Rabu, 03 Maret 2021

REFLEKSI: 36 KEHILANGAN

 

Setiap orang pasti pernah kehilangan. Entah benda atau kerabat tercinta. Pasti, setiap orang menyikapinya secara beragam.

Ada yang sedih berkepanjangan. Ada yang tertekan, depresi, hilang kesadaran. Tadi ada juga yang ‘berpasrah atas kehendak-Nya’ sehingga lebih ikhlas menerima situasi kehilangan.

Daud, sang penyair agung penulis mazmur, juga pernah kehilangan. Pernahkah mencermati bagaimana pergumulan Daud saat kehilangan putra tercintanya? Saat itu, putranya sakit, bahkan hampir mati.

Daud pun sempat putus asa. Tidak makan dan tidak minum. Ia tidak melakukan apa pun. Apa yang Daud lakukan?

Daud pun berada di tempat doa. Siang-malam Daud berdoa tiada henti. Daud percaya Tuhan akan mendengar keluh-kesahnya. Tuhan akan mendengarkan dan mengabulkan doanya. Daud percaya putra kesayangannya akan sembuh.

Walau doa Daud tak henti-henti dan penuh iman dan khusyuk, namun rencana Tuhan berbeda dengan rencana manusia. Pada hari ketujuh putra Daud meninggal. 


 

Para pelayan ketakutan dan bingung bagaimana cara memberitahu tuannya. Para pelayan sangat khawatir, bila berita kematian putra kesayangannya disampaikan, pasti Daud akan semakin tertekan dan putus asa.

Ternyata perkiraan para pelayan salah. Begitu Daud mendengar bahwa putranya Tuhan panggil, ia pun bangun dari lantai tempatnya berdoa. Ia mencuci wajahnya dan mengenakan pakaian baru. Meminta para pelayan menyiapkan makanan dan minuman.

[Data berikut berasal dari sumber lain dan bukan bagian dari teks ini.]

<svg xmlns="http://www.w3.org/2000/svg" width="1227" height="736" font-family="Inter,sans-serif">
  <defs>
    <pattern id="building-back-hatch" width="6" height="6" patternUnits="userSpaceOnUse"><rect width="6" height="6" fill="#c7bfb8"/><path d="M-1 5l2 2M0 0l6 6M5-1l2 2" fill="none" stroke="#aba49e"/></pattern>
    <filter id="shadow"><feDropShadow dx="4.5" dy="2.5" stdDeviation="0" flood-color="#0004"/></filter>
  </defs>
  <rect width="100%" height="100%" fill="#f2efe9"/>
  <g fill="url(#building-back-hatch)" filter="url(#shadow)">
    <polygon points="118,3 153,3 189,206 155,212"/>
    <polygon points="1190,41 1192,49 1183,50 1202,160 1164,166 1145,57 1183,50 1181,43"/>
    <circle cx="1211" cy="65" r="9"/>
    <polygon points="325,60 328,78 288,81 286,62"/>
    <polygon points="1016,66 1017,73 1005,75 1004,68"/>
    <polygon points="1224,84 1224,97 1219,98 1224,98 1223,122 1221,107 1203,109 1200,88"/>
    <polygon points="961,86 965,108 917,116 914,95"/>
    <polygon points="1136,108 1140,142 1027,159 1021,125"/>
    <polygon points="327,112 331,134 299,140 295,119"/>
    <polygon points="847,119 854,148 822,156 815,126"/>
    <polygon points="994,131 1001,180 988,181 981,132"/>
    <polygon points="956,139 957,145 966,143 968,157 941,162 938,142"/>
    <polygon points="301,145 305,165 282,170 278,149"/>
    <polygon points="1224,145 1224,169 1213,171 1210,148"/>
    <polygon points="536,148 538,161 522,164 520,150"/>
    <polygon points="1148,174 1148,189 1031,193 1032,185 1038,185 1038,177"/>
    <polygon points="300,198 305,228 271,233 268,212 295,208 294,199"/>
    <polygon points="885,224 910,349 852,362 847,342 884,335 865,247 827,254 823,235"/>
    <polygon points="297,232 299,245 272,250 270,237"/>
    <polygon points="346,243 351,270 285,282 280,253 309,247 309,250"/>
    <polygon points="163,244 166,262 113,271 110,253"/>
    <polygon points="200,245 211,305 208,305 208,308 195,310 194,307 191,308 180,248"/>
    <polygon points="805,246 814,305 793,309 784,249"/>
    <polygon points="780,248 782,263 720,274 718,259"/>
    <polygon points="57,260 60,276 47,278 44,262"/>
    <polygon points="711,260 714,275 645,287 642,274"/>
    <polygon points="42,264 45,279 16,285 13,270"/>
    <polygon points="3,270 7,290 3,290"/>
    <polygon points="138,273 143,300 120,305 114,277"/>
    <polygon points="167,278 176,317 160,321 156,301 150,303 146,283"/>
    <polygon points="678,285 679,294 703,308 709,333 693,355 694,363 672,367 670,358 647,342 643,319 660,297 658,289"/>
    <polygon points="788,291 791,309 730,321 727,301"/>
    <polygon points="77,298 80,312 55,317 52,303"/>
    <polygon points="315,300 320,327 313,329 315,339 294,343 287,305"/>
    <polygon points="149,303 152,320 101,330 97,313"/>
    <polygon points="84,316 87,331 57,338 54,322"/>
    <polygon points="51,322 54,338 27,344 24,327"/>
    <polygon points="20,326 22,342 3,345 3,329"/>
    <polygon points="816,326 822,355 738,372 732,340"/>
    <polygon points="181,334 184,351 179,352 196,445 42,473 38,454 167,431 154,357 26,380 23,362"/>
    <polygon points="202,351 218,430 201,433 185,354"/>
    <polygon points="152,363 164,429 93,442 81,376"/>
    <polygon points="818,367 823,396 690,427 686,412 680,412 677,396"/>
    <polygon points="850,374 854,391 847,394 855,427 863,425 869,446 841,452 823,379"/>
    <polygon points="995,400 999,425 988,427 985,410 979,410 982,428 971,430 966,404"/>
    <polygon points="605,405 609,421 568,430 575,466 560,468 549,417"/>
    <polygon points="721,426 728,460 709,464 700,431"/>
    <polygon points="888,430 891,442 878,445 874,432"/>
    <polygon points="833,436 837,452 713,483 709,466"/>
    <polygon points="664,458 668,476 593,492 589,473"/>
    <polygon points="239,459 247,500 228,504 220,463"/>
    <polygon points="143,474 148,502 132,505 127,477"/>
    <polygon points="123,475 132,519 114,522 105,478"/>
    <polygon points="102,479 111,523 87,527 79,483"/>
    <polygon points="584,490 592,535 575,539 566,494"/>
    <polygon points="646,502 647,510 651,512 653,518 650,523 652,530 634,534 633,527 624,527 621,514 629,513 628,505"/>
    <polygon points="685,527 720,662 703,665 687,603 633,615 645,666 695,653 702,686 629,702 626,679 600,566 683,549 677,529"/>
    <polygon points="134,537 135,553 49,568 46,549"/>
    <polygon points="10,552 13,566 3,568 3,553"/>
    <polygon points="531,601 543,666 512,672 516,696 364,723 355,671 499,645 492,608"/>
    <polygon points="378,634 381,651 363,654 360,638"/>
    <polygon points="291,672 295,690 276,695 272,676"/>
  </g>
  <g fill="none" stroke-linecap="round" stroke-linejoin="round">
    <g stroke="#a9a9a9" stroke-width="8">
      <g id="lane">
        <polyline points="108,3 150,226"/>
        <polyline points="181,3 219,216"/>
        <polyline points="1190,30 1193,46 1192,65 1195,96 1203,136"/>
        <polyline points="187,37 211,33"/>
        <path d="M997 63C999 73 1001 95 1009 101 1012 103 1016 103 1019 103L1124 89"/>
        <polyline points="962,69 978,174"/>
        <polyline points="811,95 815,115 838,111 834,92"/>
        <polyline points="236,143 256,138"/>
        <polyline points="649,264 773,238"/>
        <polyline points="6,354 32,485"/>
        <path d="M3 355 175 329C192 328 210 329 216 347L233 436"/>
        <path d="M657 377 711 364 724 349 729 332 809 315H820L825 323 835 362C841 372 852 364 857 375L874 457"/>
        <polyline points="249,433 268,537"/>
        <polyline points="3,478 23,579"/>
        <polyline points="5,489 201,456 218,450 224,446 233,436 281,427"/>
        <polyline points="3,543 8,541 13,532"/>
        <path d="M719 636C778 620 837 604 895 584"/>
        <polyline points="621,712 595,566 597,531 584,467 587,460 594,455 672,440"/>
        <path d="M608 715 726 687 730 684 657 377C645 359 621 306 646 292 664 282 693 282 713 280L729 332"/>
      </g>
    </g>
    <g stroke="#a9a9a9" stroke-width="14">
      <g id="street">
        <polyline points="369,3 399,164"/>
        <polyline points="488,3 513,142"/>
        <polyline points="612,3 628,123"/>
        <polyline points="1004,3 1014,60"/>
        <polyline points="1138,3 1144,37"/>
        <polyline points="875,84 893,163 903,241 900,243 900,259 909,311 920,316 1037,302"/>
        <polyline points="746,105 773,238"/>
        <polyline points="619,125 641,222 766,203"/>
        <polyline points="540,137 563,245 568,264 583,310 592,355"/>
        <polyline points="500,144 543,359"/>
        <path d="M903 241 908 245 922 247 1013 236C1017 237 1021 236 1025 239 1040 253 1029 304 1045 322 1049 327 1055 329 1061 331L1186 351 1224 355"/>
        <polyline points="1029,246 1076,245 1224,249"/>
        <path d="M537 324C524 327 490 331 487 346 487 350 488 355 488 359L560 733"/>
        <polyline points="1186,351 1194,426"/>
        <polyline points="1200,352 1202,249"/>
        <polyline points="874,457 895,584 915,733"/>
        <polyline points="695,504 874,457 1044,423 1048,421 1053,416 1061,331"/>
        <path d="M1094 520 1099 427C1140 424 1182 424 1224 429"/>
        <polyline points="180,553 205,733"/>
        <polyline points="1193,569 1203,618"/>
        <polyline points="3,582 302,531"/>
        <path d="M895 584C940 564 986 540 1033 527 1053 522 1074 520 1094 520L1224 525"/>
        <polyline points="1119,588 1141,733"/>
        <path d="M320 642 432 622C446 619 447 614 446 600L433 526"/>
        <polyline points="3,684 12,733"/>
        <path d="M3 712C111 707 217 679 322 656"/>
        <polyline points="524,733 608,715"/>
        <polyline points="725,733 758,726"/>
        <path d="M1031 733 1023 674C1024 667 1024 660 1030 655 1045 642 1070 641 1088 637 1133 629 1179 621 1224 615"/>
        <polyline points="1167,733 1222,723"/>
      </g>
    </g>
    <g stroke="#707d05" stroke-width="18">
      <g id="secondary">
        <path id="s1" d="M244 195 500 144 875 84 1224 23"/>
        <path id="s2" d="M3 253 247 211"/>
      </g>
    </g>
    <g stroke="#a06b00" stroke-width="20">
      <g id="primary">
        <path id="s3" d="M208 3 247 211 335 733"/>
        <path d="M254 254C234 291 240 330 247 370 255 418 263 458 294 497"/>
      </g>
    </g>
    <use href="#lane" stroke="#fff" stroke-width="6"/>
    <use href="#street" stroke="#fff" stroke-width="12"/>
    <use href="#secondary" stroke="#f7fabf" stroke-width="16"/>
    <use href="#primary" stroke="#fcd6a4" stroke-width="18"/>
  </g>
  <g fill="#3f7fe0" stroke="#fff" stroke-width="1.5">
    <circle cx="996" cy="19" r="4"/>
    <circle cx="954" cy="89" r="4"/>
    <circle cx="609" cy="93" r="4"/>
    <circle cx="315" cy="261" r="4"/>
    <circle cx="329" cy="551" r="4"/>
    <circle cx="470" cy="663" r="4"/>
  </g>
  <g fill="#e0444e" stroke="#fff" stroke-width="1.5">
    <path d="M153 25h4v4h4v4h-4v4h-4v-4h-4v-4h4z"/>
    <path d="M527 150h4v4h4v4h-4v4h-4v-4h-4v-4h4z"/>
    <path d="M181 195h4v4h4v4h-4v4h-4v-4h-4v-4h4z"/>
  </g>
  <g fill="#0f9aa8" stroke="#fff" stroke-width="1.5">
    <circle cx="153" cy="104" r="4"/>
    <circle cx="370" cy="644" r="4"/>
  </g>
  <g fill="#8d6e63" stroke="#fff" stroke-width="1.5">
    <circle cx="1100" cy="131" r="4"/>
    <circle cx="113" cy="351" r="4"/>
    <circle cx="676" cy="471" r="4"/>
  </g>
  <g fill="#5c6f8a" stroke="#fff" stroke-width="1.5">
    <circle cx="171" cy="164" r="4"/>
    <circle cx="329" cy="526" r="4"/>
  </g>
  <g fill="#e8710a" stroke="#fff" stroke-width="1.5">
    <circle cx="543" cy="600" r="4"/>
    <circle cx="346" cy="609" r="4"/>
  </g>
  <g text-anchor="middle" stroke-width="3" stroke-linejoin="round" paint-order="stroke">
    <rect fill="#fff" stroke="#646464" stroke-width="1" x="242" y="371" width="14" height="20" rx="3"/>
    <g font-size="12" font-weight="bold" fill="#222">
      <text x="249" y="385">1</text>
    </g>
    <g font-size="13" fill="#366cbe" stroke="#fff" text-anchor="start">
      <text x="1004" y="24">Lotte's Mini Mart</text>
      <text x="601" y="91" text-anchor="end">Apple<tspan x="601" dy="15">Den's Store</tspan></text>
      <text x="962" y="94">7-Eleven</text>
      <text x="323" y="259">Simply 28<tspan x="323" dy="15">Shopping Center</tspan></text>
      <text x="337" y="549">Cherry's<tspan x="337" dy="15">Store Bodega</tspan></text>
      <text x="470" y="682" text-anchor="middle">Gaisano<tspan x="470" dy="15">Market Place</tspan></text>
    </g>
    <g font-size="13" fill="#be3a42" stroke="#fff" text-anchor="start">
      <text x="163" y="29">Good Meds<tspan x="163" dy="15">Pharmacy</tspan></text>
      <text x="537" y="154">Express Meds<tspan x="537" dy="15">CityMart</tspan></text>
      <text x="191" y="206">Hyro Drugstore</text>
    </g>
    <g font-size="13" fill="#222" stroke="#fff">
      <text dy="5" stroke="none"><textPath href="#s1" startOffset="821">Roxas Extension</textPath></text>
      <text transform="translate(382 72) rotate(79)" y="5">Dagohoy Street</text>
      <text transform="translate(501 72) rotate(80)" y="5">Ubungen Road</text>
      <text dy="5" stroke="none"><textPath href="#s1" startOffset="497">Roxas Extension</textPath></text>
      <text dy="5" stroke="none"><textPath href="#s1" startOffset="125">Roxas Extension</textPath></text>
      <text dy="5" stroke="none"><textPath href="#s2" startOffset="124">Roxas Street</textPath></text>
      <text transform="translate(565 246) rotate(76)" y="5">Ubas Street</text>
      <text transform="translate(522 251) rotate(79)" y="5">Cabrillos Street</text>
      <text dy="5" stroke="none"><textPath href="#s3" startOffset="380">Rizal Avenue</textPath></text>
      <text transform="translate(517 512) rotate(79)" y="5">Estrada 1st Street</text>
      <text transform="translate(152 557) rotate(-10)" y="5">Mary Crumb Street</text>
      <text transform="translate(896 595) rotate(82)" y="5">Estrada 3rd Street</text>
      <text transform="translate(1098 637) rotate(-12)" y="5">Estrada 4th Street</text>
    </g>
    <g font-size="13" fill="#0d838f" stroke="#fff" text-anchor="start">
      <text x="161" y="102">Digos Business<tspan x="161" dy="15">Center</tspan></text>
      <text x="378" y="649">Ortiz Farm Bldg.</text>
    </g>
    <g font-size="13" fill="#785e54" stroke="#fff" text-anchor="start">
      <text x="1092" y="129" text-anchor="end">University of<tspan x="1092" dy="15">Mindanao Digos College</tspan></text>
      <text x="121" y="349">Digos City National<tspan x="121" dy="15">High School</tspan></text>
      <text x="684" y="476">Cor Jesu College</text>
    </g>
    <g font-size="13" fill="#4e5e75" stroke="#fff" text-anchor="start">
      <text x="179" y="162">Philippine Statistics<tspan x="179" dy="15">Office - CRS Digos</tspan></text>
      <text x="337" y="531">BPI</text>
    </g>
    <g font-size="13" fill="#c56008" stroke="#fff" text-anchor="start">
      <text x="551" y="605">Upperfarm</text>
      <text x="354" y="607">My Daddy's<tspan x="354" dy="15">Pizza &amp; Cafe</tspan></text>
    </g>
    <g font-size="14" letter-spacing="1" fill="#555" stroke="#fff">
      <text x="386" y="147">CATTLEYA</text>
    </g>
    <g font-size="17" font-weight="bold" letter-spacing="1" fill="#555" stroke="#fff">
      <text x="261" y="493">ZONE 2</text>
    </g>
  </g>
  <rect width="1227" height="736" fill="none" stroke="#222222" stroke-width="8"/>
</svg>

Ia pun duduk menikmati makanan dan minuman yang disediakan pelayan.

Para pelayan heran. Sangat heran. Mereka memberanikan diri berujar pada tuannya. ”Tuan, saat putra tuan sakit, tuan berpuasa-berdoa siang malam. Kini, putra tuan telah pergi. Namun, seolah tidak ada masalah?”

Daud pun menjawab, “Aku berpuasa-berdoa saat putraku sakit dengan berpikir Tuhan akan menyembuhkannya. Tapi, kini, putraku telah pergi. Aku tidak dapat mendatangkan putraku kembali. Putraku tidak akan kembali. Aku semakin menyadari, akulah yang akan pergi kepadanya.”

Selayaknya kita belajar pada Daud. Selayaknya, kita meneladani Daud bagaimana menyikapi rasa kehilangan-kesedihan-penderitaan-kegagalan. Layak pulalah Daud menjadi kiblat-panutan dalam menyikapi sisi-sisi gelap, saat-saat roda hidup berada di bawah.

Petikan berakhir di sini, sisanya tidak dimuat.